A small but growing number of tech companies are reportedly offering pricing based on outcomes rather than usage.
With these outcome-based or value-based pricing models, customers pay a percentage of the increased revenue, cost savings, growth in customer count or other benefit they have received from the product or service, The Wall Street Journal (WSJ) reported Wednesday (July 5).
While most tech providers still charge a set subscription fee or a fee based on number of users or amount of computing power used, they are under increasing pressure to provide other pricing models at a time when many customers are looking to lower costs, slow the rising price of subscriptions for business software, and eliminate unexpected spikes in the amounts they are billed, according to the report.
Customers are looking instead for a pricing option that allows them to offset their financial risk when adopting a new product and give a quarter of the cost savings they have obtained to the technology provider, while keeping the other three-quarters for themselves, the report said.
The shift to alternative pricing methods is also being driven by technology that enables customers to compare the price of products to the outcomes that they provide, and by smaller tech companies and startups that see this offering as a way to make inroads against their larger, most established competitors, per the report.

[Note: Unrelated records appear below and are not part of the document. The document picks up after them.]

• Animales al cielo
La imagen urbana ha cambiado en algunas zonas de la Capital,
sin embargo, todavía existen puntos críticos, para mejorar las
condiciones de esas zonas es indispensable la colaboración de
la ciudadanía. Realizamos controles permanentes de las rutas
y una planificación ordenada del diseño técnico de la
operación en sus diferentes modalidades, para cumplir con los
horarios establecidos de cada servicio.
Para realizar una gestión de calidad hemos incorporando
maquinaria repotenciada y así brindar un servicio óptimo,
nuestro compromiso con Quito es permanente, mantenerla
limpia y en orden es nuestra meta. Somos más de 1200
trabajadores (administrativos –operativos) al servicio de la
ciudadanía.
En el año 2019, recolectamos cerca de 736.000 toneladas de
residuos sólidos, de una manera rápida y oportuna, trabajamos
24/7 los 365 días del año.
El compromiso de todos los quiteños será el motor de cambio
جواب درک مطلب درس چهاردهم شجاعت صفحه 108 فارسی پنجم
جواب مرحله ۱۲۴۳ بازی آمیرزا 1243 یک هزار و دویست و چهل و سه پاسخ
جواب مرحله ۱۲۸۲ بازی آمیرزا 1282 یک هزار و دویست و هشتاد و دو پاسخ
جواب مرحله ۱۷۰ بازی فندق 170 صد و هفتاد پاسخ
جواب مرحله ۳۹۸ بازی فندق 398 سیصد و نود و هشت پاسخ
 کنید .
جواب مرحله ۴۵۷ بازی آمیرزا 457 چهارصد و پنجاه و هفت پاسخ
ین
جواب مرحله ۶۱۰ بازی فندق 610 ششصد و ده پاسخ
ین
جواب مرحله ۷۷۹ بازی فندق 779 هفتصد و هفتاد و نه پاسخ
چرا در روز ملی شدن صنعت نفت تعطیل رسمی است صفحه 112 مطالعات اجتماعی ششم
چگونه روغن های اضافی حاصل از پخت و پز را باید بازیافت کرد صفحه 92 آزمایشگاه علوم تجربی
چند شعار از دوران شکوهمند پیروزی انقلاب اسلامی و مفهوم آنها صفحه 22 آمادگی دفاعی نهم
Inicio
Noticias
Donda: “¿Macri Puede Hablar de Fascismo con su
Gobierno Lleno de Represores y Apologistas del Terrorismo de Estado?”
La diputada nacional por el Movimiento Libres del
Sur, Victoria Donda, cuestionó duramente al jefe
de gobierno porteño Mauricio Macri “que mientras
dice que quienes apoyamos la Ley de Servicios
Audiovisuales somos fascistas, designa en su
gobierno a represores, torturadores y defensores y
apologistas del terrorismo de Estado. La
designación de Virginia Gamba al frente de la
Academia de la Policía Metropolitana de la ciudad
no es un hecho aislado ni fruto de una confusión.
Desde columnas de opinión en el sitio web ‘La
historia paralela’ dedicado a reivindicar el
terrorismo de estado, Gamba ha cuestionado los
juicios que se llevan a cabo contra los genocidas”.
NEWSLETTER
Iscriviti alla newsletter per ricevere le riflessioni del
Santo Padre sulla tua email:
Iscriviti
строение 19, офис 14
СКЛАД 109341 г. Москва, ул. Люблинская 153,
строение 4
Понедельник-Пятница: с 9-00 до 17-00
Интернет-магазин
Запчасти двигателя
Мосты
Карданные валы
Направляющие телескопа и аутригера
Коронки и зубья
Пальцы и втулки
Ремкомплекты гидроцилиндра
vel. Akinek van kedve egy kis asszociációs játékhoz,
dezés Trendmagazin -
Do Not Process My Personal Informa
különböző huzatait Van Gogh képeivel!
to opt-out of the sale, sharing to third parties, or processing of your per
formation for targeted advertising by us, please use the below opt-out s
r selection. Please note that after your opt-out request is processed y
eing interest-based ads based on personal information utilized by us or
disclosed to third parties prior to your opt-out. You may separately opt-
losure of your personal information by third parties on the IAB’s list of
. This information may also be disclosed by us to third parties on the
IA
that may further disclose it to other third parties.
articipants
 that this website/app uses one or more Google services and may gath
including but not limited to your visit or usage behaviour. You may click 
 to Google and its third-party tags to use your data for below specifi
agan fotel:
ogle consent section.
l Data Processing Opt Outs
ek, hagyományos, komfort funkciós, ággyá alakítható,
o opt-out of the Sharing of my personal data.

On the other hand, traditional models with a fixed subscription fee provide pricing that is simple and predictable, according to the report.
This report comes at a time when cloud platforms designed for specific industries are gaining ground in the marketplace.
These solutions solve industry-specific problems while also delivering cost savings by enabling users to optimize their operations and pay for only the part of the cloud infrastructure that they need, WSJ reported in December 2022.
Companies are also looking to buy and integrate, rather than build, generative artificial intelligence (AI) solutions.
The sheer computing cost of running large language models (LLMs), the considerable expertise required to build them and the challenge of maintaining the integrity of data and information is leaving most enterprises with little say in the matter, PYMNTS reported in May.